Ci si attendevano grandi cose da Ben Shelton a Wimbledon, invece il “Bulletto” – come è simpaticamente soprannominato nel circuito per i suoi modi esuberanti – ha ancora una volta deluso le aspettative. La sua avventura sull’erba londinese è durata lo spazio di una partita, persa malamente contro Otto Virtanen, giocatore finlandese che attualmente occupa la posizione numero 140 della classifica ATP e che è approdato al main drawn dello Slam più prestigioso dopo aver superato tre turni di qualificazione. Si è salvato a stento, invece, Alexander Bublik. Il kazako ha sudato le proverbiali sette camicie prima di avere ragione dell’australiano Thanasi Kokkinakis dopo cinque combattutissimi set.
- Wimbledon: Shelton in sofferenza contro Virtanen
- Ben eliminato dal finlandese: in crisi nei grandi tornei
- Bublik, quanta fatica per piegare l’insidioso Kokkinakis
Wimbledon: Shelton in sofferenza contro Virtanen
Numero 5 al mondo a dispetto di una stagione balorda, almeno nei tornei realmente importanti, Shelton è entrato in tabellone come quarta testa di serie, complice il forfait di Alcaraz. Contro Virtanen, però, è andato in difficoltà sin dall’inizio, faticando a imporre il suo gioco e a sfruttare la potenza e precisione del suo servizio. Dopo aver perso il primo set (4-6) l’americano è riuscito a ribaltare la situazione (6-3, poi 7-6 con tie-break vinto sul 10-8) e sembrava sul punto di poter chiudere i giochi in suo favore. Nel quarto set, però, si è spenta la luce (2-6) e nel quinto l’equilibrio si è protratto fino al super tie-break, dove Shelton non ha sfruttato un ampio vantaggio: 8-5.
Ben eliminato dal finlandese: in crisi nei grandi tornei
Ha avuto anche a disposizione un matchpoint sul 9-8, il “Bulletto”: fuori per questione di millimetri. Poi Virtanen, in trance agonistica, ha messo a segno altri due punti chiudendo i conti sull’11-9. Un incubo per Shelton, come peraltro da incubo tutta la sua stagione nei grandi tornei. Solo agli Australian Open è riuscito a spingersi ai quarti. A Indian Wells è andato ko al secondo turno, a Miami, Madrid e Roma al primo, al Roland Garros è uscito al secondo turno e ora a Wimbledon al primo. Altro dettaglio inquietante: Virtanen non aveva mai battuto un avversario sistemato nella top ten della classifica ATP nel corso della sua carriera.

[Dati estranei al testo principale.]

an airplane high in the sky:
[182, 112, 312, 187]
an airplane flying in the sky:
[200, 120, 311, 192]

Bublik, quanta fatica per piegare l’insidioso Kokkinakis
Chi ha evitato per il rotto della cuffia una precoce eliminazione è stato Alexander Bublik, l’evanescente kazako che di solito sull’erba si esalta. Il numero 10 del seeding ha sofferto e non poco contro Kokkinakis che a un certo punto si è trovato avanti due set a uno. Dopo aver vinto la prima frazione (6-4), l’australiano ha perso la seconda (3-6) ma ha vinto al tie-break la terza (12-10). Bublik ha stretto i denti, non s’è dato per vinto ed è riuscito a raddrizzare la situazione imponendosi 6-3 nel quarto set e 6-4 nel quinto. Nel prossimo turno se la vedrà con un rivale che fa meno paura, il 25enne carneade francese Kyrian Jacquet, numero 139 delle classifiche.